EXERCISE INSTRUCTIONS:
Within the records below, how many lines hold the word "Utilizar"? Only the number should be returned.

(Source texts of formatted documents)
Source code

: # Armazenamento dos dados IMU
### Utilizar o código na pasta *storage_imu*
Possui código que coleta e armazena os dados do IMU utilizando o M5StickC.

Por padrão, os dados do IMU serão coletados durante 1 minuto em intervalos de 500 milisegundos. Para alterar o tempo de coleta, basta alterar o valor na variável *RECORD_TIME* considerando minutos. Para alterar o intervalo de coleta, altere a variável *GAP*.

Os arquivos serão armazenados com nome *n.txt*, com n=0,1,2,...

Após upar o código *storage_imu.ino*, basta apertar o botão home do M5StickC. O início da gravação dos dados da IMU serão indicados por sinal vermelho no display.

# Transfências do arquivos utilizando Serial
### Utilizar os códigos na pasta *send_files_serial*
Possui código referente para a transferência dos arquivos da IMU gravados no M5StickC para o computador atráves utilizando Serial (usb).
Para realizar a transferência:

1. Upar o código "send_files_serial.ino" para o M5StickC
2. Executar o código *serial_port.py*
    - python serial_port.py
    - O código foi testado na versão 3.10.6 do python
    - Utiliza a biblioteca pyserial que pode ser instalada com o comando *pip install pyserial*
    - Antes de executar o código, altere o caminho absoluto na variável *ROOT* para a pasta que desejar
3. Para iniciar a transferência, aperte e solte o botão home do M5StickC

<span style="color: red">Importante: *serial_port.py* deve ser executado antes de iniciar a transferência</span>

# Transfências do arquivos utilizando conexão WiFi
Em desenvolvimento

REPLY:
2